## To-do item
Copy the listing word for word, from the line with "06 764 8026‬" through the end of the listing. Leave the pictures out of your copy.

## Input
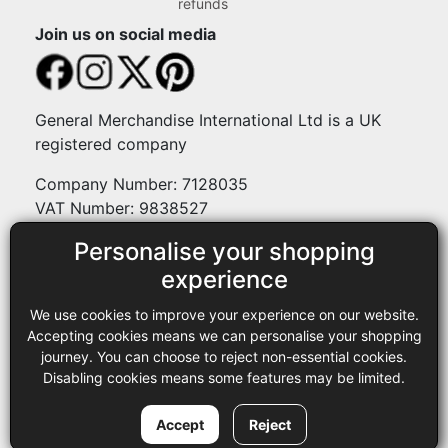
refunds
Join us on social media
General Merchandise International Ltd is a UK
registered company
Company Number: 7128035
VAT Number: 9838527
Personalise your shopping
Payment methods
experience
We use cookies to improve your experience on our website.
Legal
Accepting cookies means we can personalise your shopping
journey. You can choose to reject non-essential cookies.
Terms and conditions
Disabling cookies means some features may be limited.
Privacy policy
Copyright © 2013-2026 GMI Ltd t/a Sewing Online. All rights
Accept
Reject
reserved.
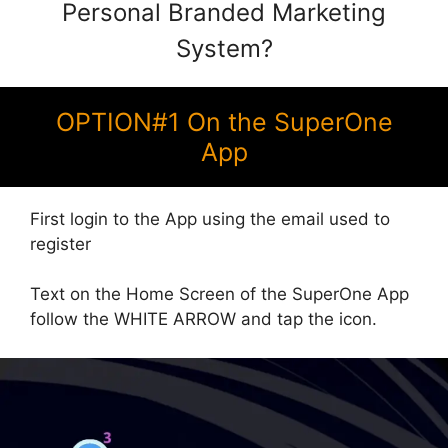
Personal Branded Marketing
System?
OPTION#1 On the SuperOne
App
First login to the App using the email used to
register
Text on the Home Screen of the SuperOne App
follow the WHITE ARROW and tap the icon.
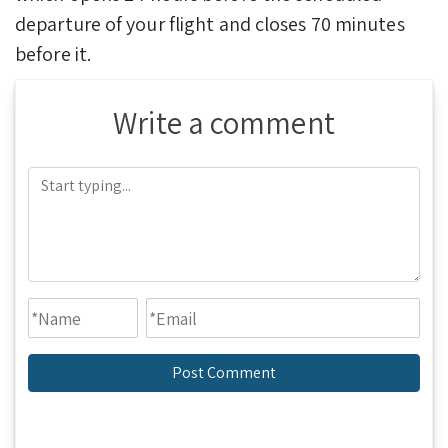
departure of your flight and closes 70 minutes
before it.
Write a comment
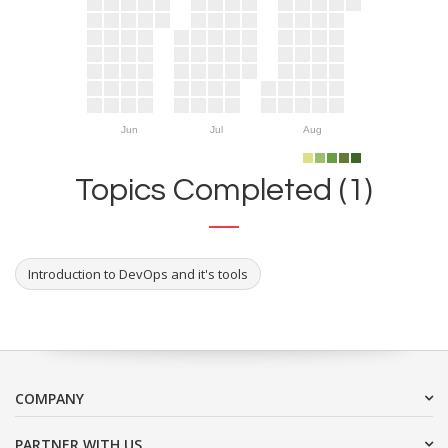
Jun
Jul
Aug
Topics Completed (1)
Introduction to DevOps and it's tools
COMPANY
PARTNER WITH US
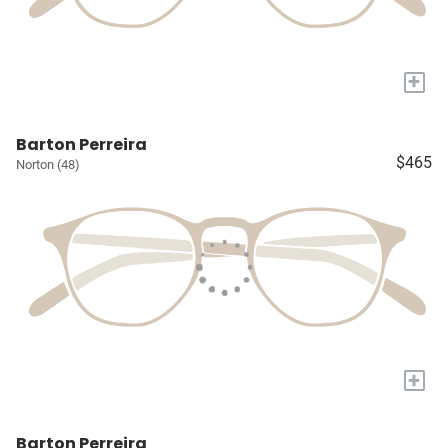
+
Barton Perreira
$465
Norton (48)
+
Barton Perreira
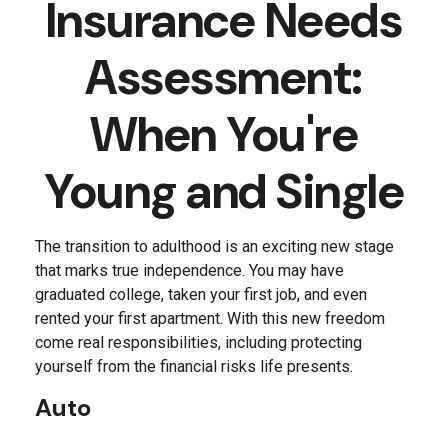
Insurance Needs
Assessment:
When You're
Young and Single
The transition to adulthood is an exciting new stage
that marks true independence. You may have
graduated college, taken your first job, and even
rented your first apartment. With this new freedom
come real responsibilities, including protecting
yourself from the financial risks life presents.
Auto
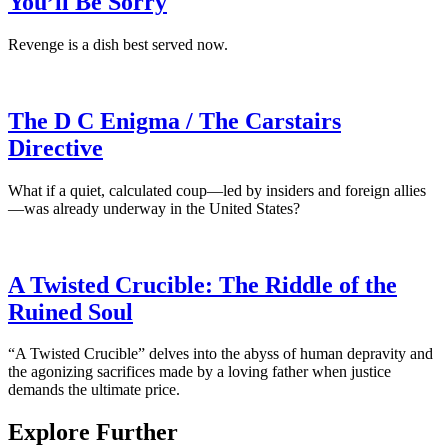
You’ll Be Sorry
Revenge is a dish best served now.
The D C Enigma / The Carstairs
Directive
What if a quiet, calculated coup—led by insiders and foreign allies
—was already underway in the United States?
A Twisted Crucible: The Riddle of the
Ruined Soul
“A Twisted Crucible” delves into the abyss of human depravity and
the agonizing sacrifices made by a loving father when justice
demands the ultimate price.
Explore Further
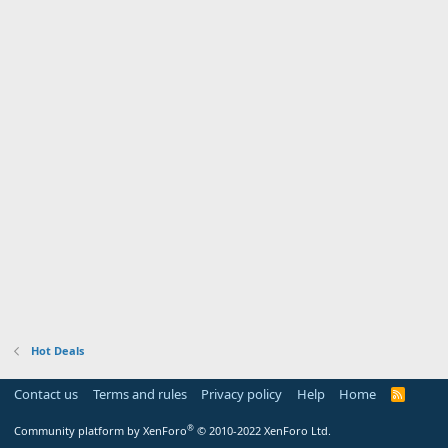
Hot Deals
Contact us
Terms and rules
Privacy policy
Help
Home
R
S
S
®
Community platform by XenForo
© 2010-2022 XenForo Ltd.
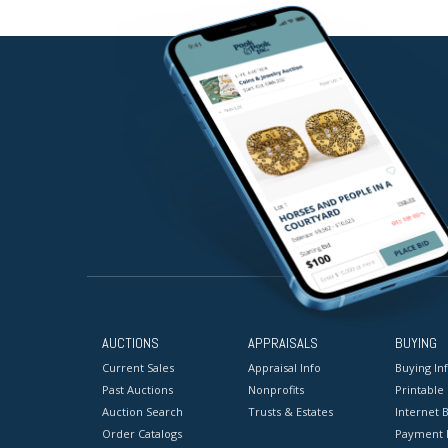
AUCTIONS
APPRAISALS
BUYING
Current Sales
Appraisal Info
Buying In
Past Auctions
Nonprofits
Printable
Auction Search
Trusts & Estates
Internet B
Order Catalogs
Payment 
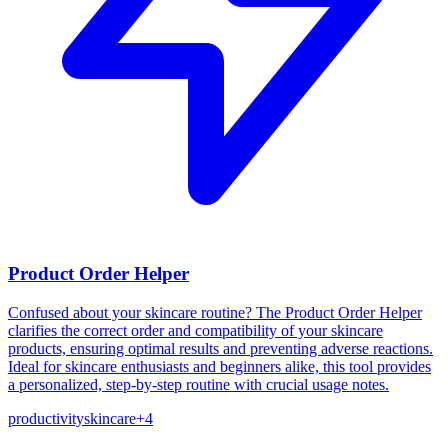
Product Order Helper
Confused about your skincare routine? The Product Order Helper
clarifies the correct order and compatibility of your skincare
products, ensuring optimal results and preventing adverse reactions.
Ideal for skincare enthusiasts and beginners alike, this tool provides
a personalized, step-by-step routine with crucial usage notes.
productivity
skincare
+
4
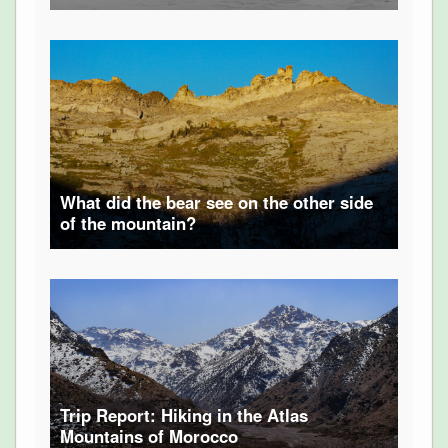
What did the bear see on the other side
of the mountain?
Trip Report: Hiking in the Atlas
Mountains of Morocco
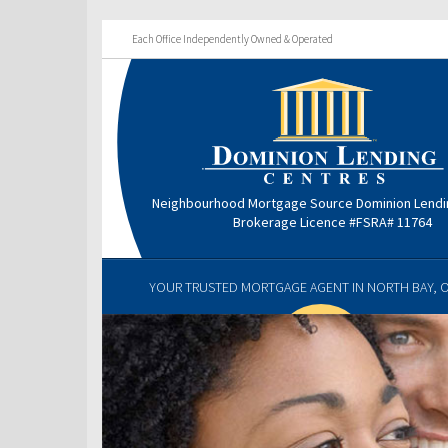
Each Office Independently Owned & Operated
Neighbourhood Mortgage Source Dominion Lendi
Brokerage Licence #FSRA# 11764
YOUR TRUSTED MORTGAGE AGENT IN NORTH BAY, 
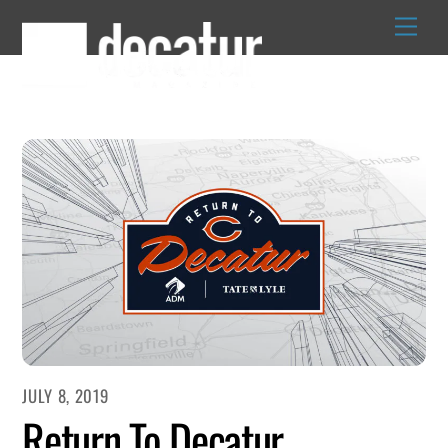
Skip
to
content
JULY 8, 2019
Return To Decatur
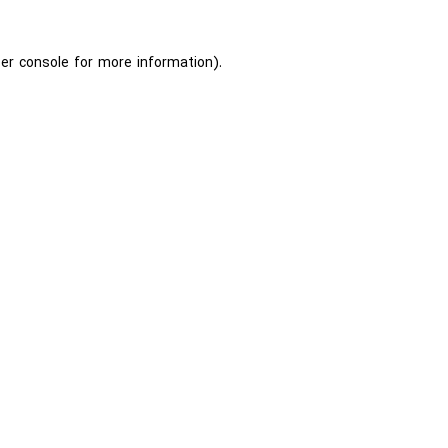
er console
for more information).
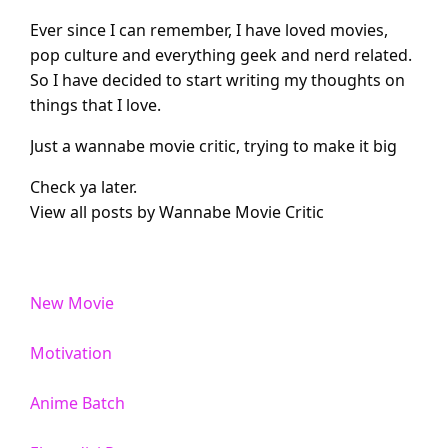
Ever since I can remember, I have loved movies,
pop culture and everything geek and nerd related.
So I have decided to start writing my thoughts on
things that I love.
Just a wannabe movie critic, trying to make it big
Check ya later.
View all posts by Wannabe Movie Critic
New Movie
Motivation
Anime Batch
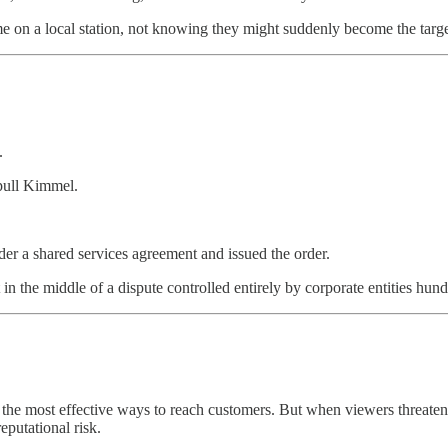
ime on a local station, not knowing they might suddenly become the targe
.
pull Kimmel.
r a shared services agreement and issued the order.
 in the middle of a dispute controlled entirely by corporate entities hun
 the most effective ways to reach customers. But when viewers threaten
eputational risk.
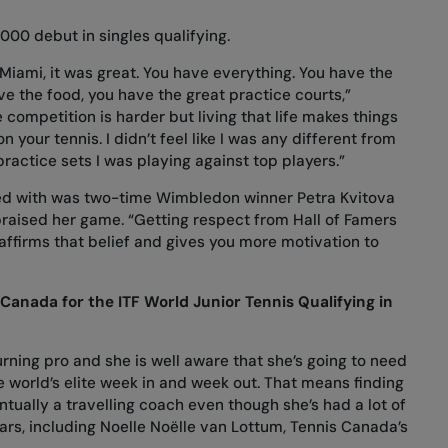
000 debut in singles qualifying.
 Miami, it was great. You have everything. You have the
ve the food, you have the great practice courts,”
 competition is harder but living that life makes things
 your tennis. I didn’t feel like I was any different from
ractice sets I was playing against top players.”
ced with was two-time Wimbledon winner Petra Kvitova
raised her game. “Getting respect from Hall of Famers
affirms that belief and gives you more motivation to
anada for the ITF World Junior Tennis Qualifying in
urning pro and she is well aware that she’s going to need
 world’s elite week in and week out. That means finding
ntually a travelling coach even though she’s had a lot of
ars, including Noelle Noëlle van Lottum, Tennis Canada’s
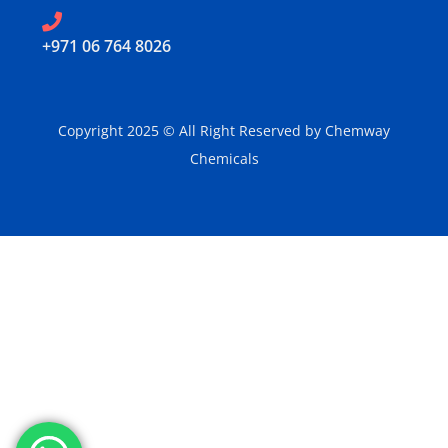
‪+971 06 764 8026‬
Copyright 2025 © All Right Reserved by Chemway
Chemicals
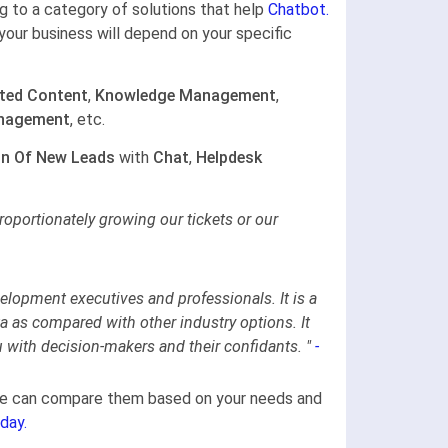
ong to a category of solutions that help
Chatbot.
your business will depend on your specific
ted Content
,
Knowledge Management
,
nagement
, etc.
on Of New Leads
with
Chat
,
Helpdesk
oportionately growing our tickets or our
elopment executives and professionals. It is a
ta as compared with other industry options. It
u with decision-makers and their confidants.
"
-
gine can compare them based on your needs and
day.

## The completed task
‪+971 06 764 8026‬
Copyright 2025 © All Right Reserved by Chemway
Chemicals
ong to a category of solutions that help
Chatbot.
your business will depend on your specific
ted Content
,
Knowledge Management
,
nagement
, etc.
on Of New Leads
with
Chat
,
Helpdesk
oportionately growing our tickets or our
elopment executives and professionals. It is a
ta as compared with other industry options. It
u with decision-makers and their confidants.
"
-
gine can compare them based on your needs and
day.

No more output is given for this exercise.